Records from a collection:
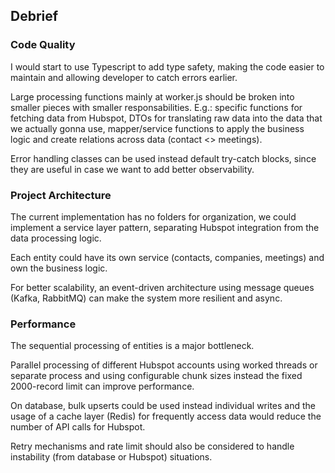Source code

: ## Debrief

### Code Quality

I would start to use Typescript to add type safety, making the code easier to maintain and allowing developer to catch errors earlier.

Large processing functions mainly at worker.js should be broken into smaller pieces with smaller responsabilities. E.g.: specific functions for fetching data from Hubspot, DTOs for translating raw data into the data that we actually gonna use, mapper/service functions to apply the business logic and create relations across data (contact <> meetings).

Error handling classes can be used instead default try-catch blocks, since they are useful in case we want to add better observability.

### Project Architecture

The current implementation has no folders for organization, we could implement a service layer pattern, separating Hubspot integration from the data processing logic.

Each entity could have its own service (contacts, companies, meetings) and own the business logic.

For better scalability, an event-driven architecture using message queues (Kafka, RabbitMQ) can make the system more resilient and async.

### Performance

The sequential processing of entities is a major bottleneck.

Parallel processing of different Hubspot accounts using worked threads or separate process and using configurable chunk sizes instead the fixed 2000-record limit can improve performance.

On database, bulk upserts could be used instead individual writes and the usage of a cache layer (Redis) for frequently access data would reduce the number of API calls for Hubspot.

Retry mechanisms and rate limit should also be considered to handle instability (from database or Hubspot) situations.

§ **Problem to work on**: Some lines in the data above hold the string "using". Find and copy each of them.

§ **Task answer**:
For better scalability, an event-driven architecture using message queues (Kafka, RabbitMQ) can make the system more resilient and async.
Parallel processing of different Hubspot accounts using worked threads or separate process and using configurable chunk sizes instead the fixed 2000-record limit can improve performance.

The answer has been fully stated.